Pokeweed antiviral protein (PAP) mutations which permit E.coli growth do not eliminate catalytic activity towards prokaryotic ribosomes.

Pokeweed antiviral protein (PAP) has N-glycosidase activity towards both eukaryotic and prokaryotic ribosomes. This is in marked contrast with the A chains of type 2 ribosome inactivating proteins (RIPs) such as ricin and abrin, which inactivate only eukaryotic ribosomes. A recent report described spontaneous mutations in PAP that implicated specific amino acids to be involved in determining the activity of PAP towards prokaryotic ribosomes. As part of an ongoing study into RIP--ribosome interactions these mutations were specifically recreated in a PAP clone encoding the mature 262 amino acid PAP sequence. Mutants were tested for their N-glycosidase activity by analysing the integrity of eukaryotic and prokaryotic ribosomes after mutant protein expression. Mutations of F196Y and K211R, either individually or within the same clone, were active toward both classes of ribosome, indicating that these amino acid positions are not involved in differentiating ribosomal substrates. Mutation R68G led to a protein that appeared to be inactive towards prokaryotic ribosomes, but also very poorly active towards eukaryotic ribosomes. This mutation is currently under further investigation.

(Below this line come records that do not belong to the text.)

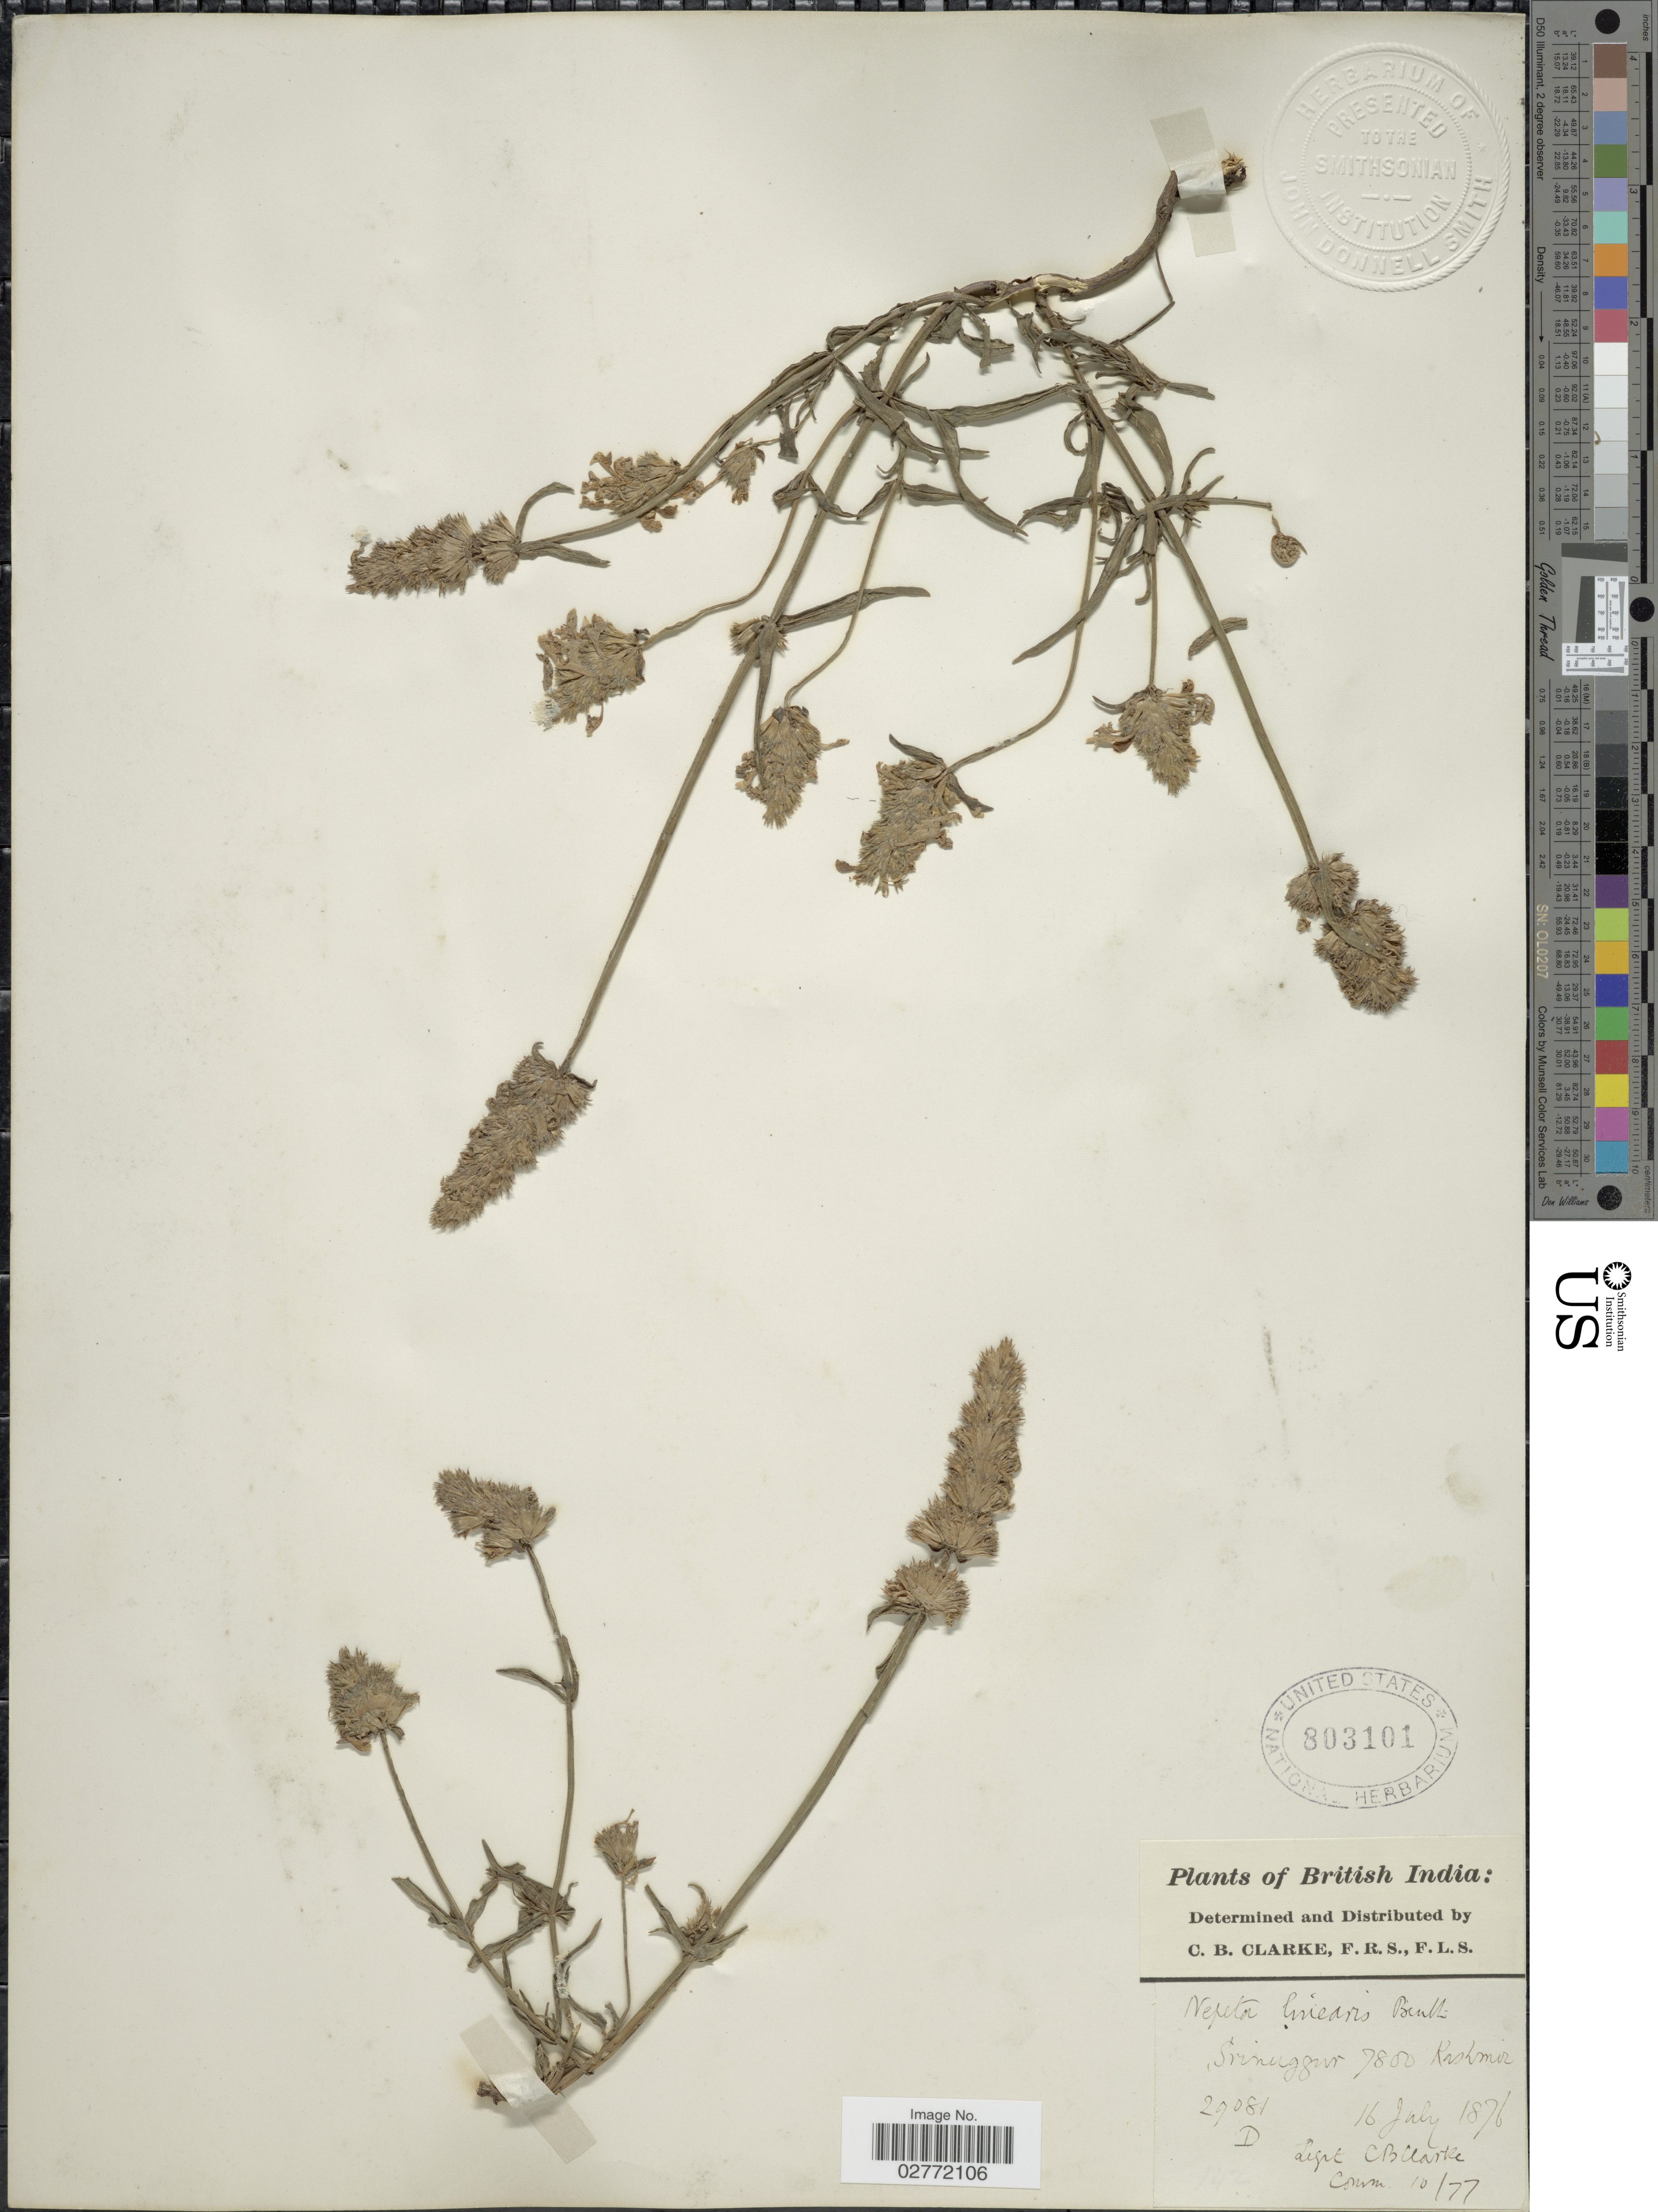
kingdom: Plantae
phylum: Tracheophyta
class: Magnoliopsida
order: Lamiales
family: Lamiaceae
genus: Nepeta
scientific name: Nepeta linearis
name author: Royle ex Benth.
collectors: C. B. Clarke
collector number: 29081D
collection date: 1876-07-16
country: India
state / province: Jammu and Kashmir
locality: British India, Srinuggur, Kashmir.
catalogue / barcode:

Mutagenesis and kinetic analysis of the active site Glu177 of ricin A-chain.

Ricin A-chain (RTA) is an N-glycosidase which removes a specific adenine residue from the large rRNA of eukaryotic ribosomes. As a consequence, the ribosome is inactivated and protein synthesis is inhibited leading to cell death. This report describes the effects on enzyme activity of specific mutations of the conserved active site Glu177. The activity of mutant proteins was initially screened using an in vitro translation system. It was found that mutagenesis of Glu177 to Lys led to an apparent total inactivation of the enzyme, Glu177 to Ala had a small effect on activity, whereas the conservative Glu177 to Asp mutation had a significant effect. The properties of Glu177 to Asp were investigated more closely. Mutant protein was purified from an Escherichia coli expression system and kinetic analysis of the depurination activity assessed using salt-washed yeast ribosomes. It was shown that the Km of the mutant protein was unchanged when compared to data of wild type RTA; however, the kcat was significantly decreased (49-fold compared to wild type RTA). This suggests that Glu177 plays a predominant role in the rate-limiting step of the enzymatic mechanism and not in substrate binding. These data are discussed in relation to other reports of ricin Glu177 substitutions.

Addition of an ER retention signal to the ricin A chain increases the cytotoxicity of the holotoxin.

With the exception of diphtheria toxin, which translocates from acidified endosomes, the intracellular organelle from which the catalytic moieties of several plant and bacterial toxins enter the target cell during endocytic uptake has not been identified. We have recently proposed that some toxins may travel the entire secretory pathway in reverse, moving from the cell surface to the lumen of the ER, before entering the cytosol. Several bacterial toxins have the ER retention sequence KDEL or a related analogue at their carboxyl termini, suggesting that the KDEL receptor may play a role in delivering these toxins to the ER. Here we provide further support for this possibility since the cytotoxicity of ricin, which lacks a KDEL sequence, can be significantly increased by adding KDEL to the C-terminus of its A chain.